Throughout her life, Shawna has sought to expand her understanding of the integration between art and science, the connection between heart and mind, and the reciprocity between agency and advocacy. For the past 25 years, she has primarily worked within healthcare, inviting dynamic dialogue to honor health, healing, and wholeness. She has also pursued doctoral studies with the Watson Caring Science Institute, exploring how Caring Science (a philosophy that arises from healthcare) and Native Science (worldview of indigenous people) can inform and inspire whole child approaches to parenting. Embracing a collaborative action research and evaluation methodology, she engaged six other mothers to define 5 integral pathways of living, learning and loving that activate intellect, imagination and intuition in an integrated ecosystem. Along the way, Nature – through awe, awareness and adventure, has always been a profound mentor to life-giving rhythms, routines, and rituals. It is with deep gratitude that she navigates this dance of teaching-learning with her partner Paul and their two curious and creative daughters.

Jessi Pongratz

Executive Board

Jessi was born and raised in Colorado (Hinono’ei, Tsitsistas, Nuutsiu, and Oceti Sakowin ancestral lands) and currently resides in Oregon on occupied Kalapuya territory. Jessi is outwardly quiet and observant, but inwardly passionate and devoted to discovering ways to nurture true connection to people and nature with empathy and compassion. Jessi has a life-long connection to nature and passion for outdoor adventures. She has experience leading groups of students on backpacking, climbing, mountaineering, and guided whitewater rafting adventure trips with the Youth Naturally organization in Colorado and as assistant basic climbing education leader and assistant mountaineering first aid instructor with the Mazamas organization in Oregon.

Jessi devotes much of her time to involvement in various organizations and volunteerism including Zerowaste McMinnville (public education and outreach and research projects to reduce waste going to landfills), WWOOF (Worldwide Opportunities on Organic Farms), and Boy Scouts (rock climbing instructor). Since August 2018, Jessi has served on the Board for the non-profit organization Aprovecho Sustainability Education Center, and in January 2019, she became the Interim Executive Director overseeing an organizational revisioning process as well as their day-to-day operations.

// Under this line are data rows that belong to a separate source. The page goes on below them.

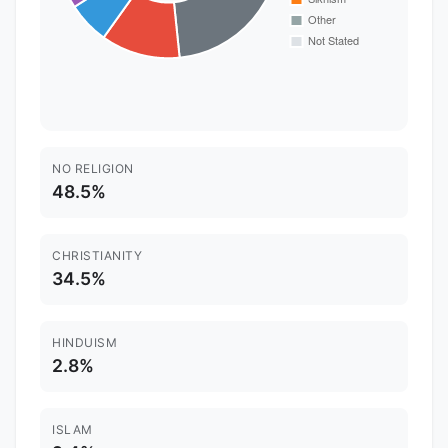
NO RELIGION
48.5%
CHRISTIANITY
34.5%
HINDUISM
2.8%
ISLAM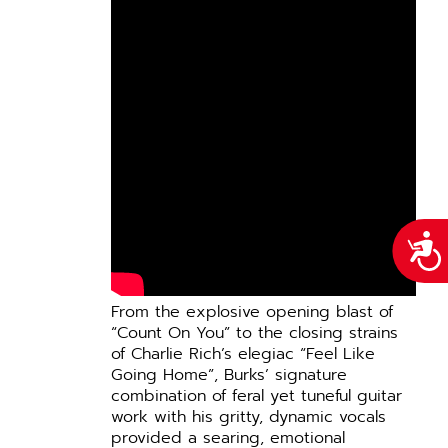
Acce
From the explosive opening blast of
“Count On You” to the closing strains
of Charlie Rich’s elegiac “Feel Like
Going Home”, Burks’ signature
combination of feral yet tuneful guitar
work with his gritty, dynamic vocals
provided a searing, emotional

In addition, she is the Event Co-Coordinator for the annual Kindle Cascadia Ancestral Skillshare Gathering and was the Event Coordinator for the 2019 Northwest Permaculture Convergence.

Jim Hall

Executive Board

Jim hails from Massachusetts where he lived on a farm before spending grade school years near Buffalo, NY where his fondest memories are the two weeks he spent every summer with his family in a cabin on an island in northern Ontario — a place his family would return to each summer even as they moved back to the outskirts of Boston and then on to suburban Detroit. He is the grandfather of two boys who live near Boston, and a toddler granddaughter who lives a few minutes away, and whom he and his wife care for one day a week.

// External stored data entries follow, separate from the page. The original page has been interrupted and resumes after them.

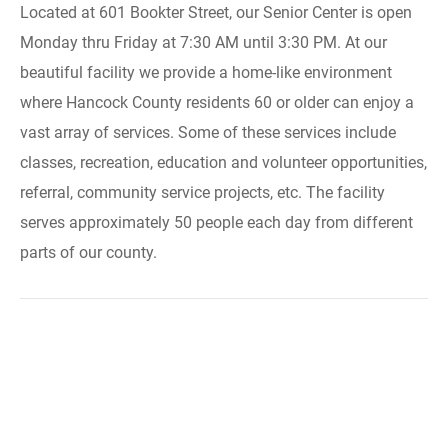
Located at 601 Bookter Street, our Senior Center is open
Monday thru Friday at 7:30 AM until 3:30 PM. At our
beautiful facility we provide a home-like environment
where Hancock County residents 60 or older can enjoy a
vast array of services. Some of these services include
classes, recreation, education and volunteer opportunities,
referral, community service projects, etc. The facility
serves approximately 50 people each day from different
parts of our county.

Jim’s longstanding love of both science and faith, led him to leave a projected career in academic medicine, and to co-found a storefront clinic in an impoverished neighborhood of Washington, DC where he worked as a physician for over twenty years. A vacation return to northern Ontario, land of the Ojibway, and yearly pilgrimages along the coast of Lake Superior by backpack and canoe, led Jim and his wife to move to begin an Earth mission at Dayspring, a 200 acre retreat farm near Washington, DC. Here they teach classes and lead retreats linking faith and ecology, live in a small solar, energy efficient cottage that they built, and join others in permaculture gardening and ceremony on the land. Over the years Jim has been on the Boards of several local nature and retreat organizations. He regularly teaches Contemplative Earth Prayer at the Shalem Institute of Spiritual Formation in Washington, DC.

You never change things by fighting the existing reality. To change something, build a new model that makes the existing model obsolete.